Bedminster Pharmacy in Bristol sits in a geographical position that helps me illustrate this point. It is within what could be viewed as an intersection for three main roads – East Street, West Street and North Street.
The populations along these three roads have very distinctive social, economic, health and lifestyle behavioural profiles. Many of their needs and challenges can be met by our pharmacy, as is the case with many other pharmacies around the country and the local populations they cater to.
Community pharmacy has always been a place where many things happen daily. These include: physical and mental health care; social care; public health education and interventions; lifestyle and behavioural support; self-care promotion; medicines optimisation; minor ailments treatment; emergency health management and signposting; and many other things.
We are part of a collective NHS England team effort, working across our local health system with a shared ambition of delivering much-needed expert health interventions and promoting wellbeing. By virtue of our unique offering of easy accessibility and community leverage we are at the forefront of addressing health inequalities as champions of social justice.
This is why community pharmacy is a valued member of the NHS family, working alongside doctors, nurses, midwives, social care providers and hospitals, among others. We are part of the NHS and we work to make it better for our patients and community.

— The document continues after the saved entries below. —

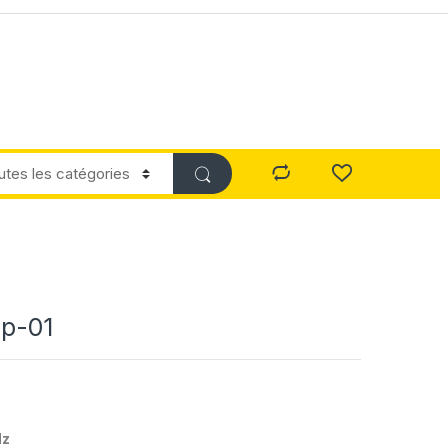
p-01
Hz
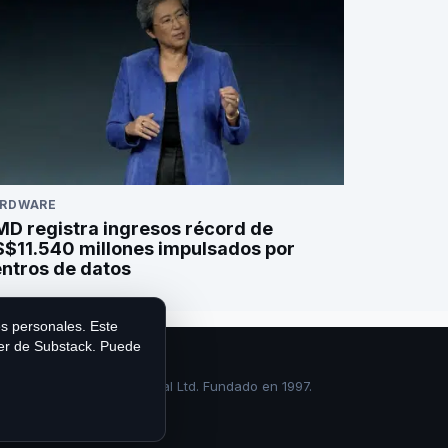
RDWARE
D registra ingresos récord de
$11.540 millones impulsados por
ntros de datos
es personales. Este
ter de Substack. Puede
MPA Publishing International Ltd. Fundado en 1997.
|
Brand Story en Diario TI
.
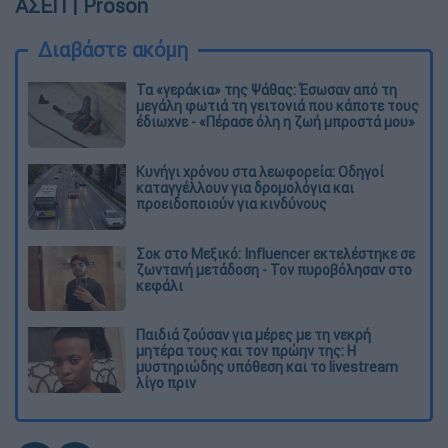
ΑΣΕΠ | Proson
Διαβάστε ακόμη
Τα «γεράκια» της Ψάθας: Έσωσαν από τη
μεγάλη φωτιά τη γειτονιά που κάποτε τους
έδιωχνε - «Πέρασε όλη η ζωή μπροστά μου»
Κυνήγι χρόνου στα λεωφορεία: Οδηγοί
καταγγέλλουν για δρομολόγια και
προειδοποιούν για κινδύνους
Σοκ στο Μεξικό: Influencer εκτελέστηκε σε
ζωντανή μετάδοση - Τον πυροβόλησαν στο
κεφάλι
Παιδιά ζούσαν για μέρες με τη νεκρή
μητέρα τους και τον πρώην της: Η
μυστηριώδης υπόθεση και το livestream
λίγο πριν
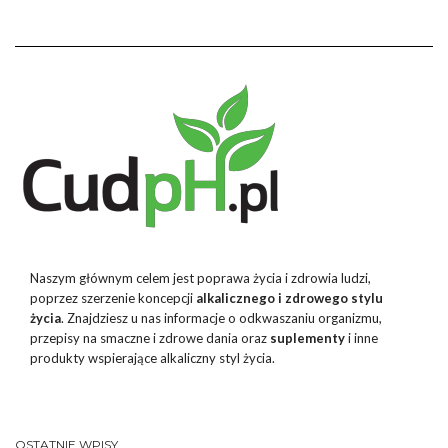
Naszym głównym celem jest poprawa życia i zdrowia ludzi,
poprzez szerzenie koncepcji
alkalicznego i zdrowego stylu
życia
. Znajdziesz u nas informacje o odkwaszaniu organizmu,
przepisy na smaczne i zdrowe dania oraz
suplementy
i inne
produkty wspierające alkaliczny styl życia.
OSTATNIE WPISY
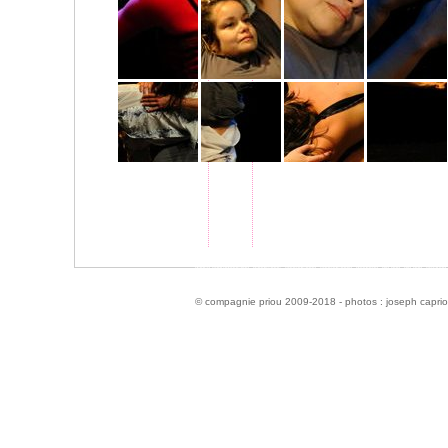
danse contemporaine, handicapés, choregraphe, chorégraphie, moderne, hip hop, hip-hop, création, 
© compagnie priou 2009-2018 - photos :
joseph caprio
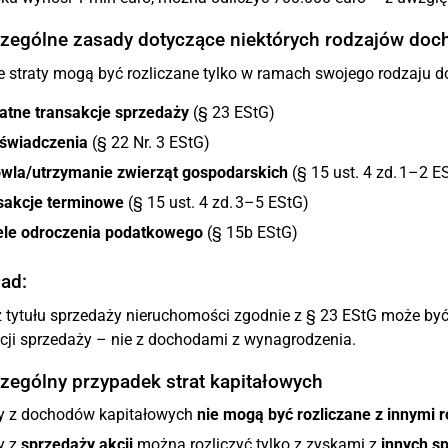
czególne zasady dotyczące niektórych rodzajów do
e straty mogą być rozliczane tylko w ramach swojego rodzaju d
atne transakcje sprzedaży
(§ 23 EStG)
 świadczenia
(§ 22 Nr. 3 EStG)
wla/utrzymanie zwierząt gospodarskich
(§ 15 ust. 4 zd. 1–2 E
sakcje terminowe
(§ 15 ust. 4 zd. 3–5 EStG)
le odroczenia podatkowego
(§ 15b EStG)
ad:
z tytułu sprzedaży nieruchomości zgodnie z § 23 EStG może być
cji sprzedaży – nie z dochodami z wynagrodzenia.
czególny przypadek strat kapitałowych
ty z dochodów kapitałowych
nie mogą być rozliczane z innymi
y z
sprzedaży akcji
można rozliczyć tylko z zyskami z
innych sp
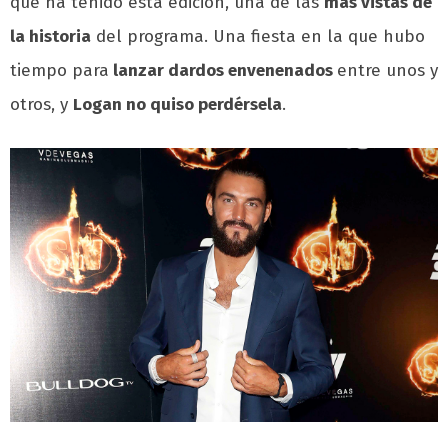
que ha tenido esta edición, una de las
más vistas de
la historia
del programa. Una fiesta en la que hubo
tiempo para
lanzar dardos envenenados
entre unos y
otros, y
Logan no quiso perdérsela
.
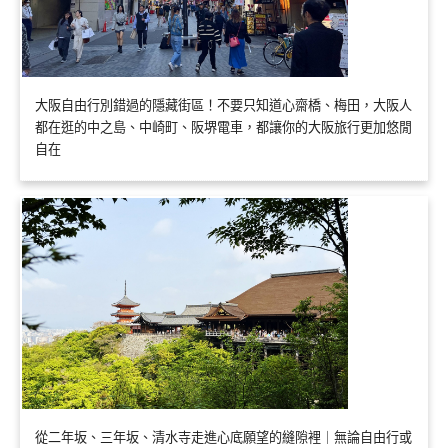
大阪自由行別錯過的隱藏街區！不要只知道心齋橋、梅田，大阪人
都在逛的中之島、中崎町、阪堺電車，都讓你的大阪旅行更加悠閒
自在
從二年坂、三年坂、清水寺走進心底願望的縫隙裡｜無論自由行或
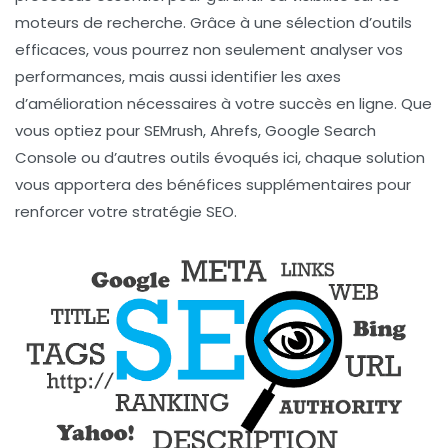
moteurs de recherche. Grâce à une sélection d’outils
efficaces, vous pourrez non seulement analyser vos
performances, mais aussi identifier les axes
d’amélioration nécessaires à votre succès en ligne. Que
vous optiez pour SEMrush, Ahrefs, Google Search
Console ou d’autres outils évoqués ici, chaque solution
vous apportera des bénéfices supplémentaires pour
renforcer votre stratégie SEO.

At Bedminster Pharmacy we have been working with our local GP pharmacists to address cardiovascular health inequalities. We are working with the primary care network (PCN) to tackle unwarranted variations by addressing health-determining factors linked to individual lived experiences.
We identify patients at heightened risk, supporting them to get expedited tailored care while also looking to facilitate community pharmacy commissioning so we can provide appropriate care such as cardiovascular and diabetic checks. The aim is to provide a model of joined-up cardiovascular care in the PCN.
Ade Williams is superintendent pharmacist at Bedminster Pharmacy in Bristol
This blog is part of a collaboration with the National Pharmacy Association for Ask Your Pharmacist Week, which runs November 2-9. The campaign promotes the role of community pharmacies at the centre of the NHS.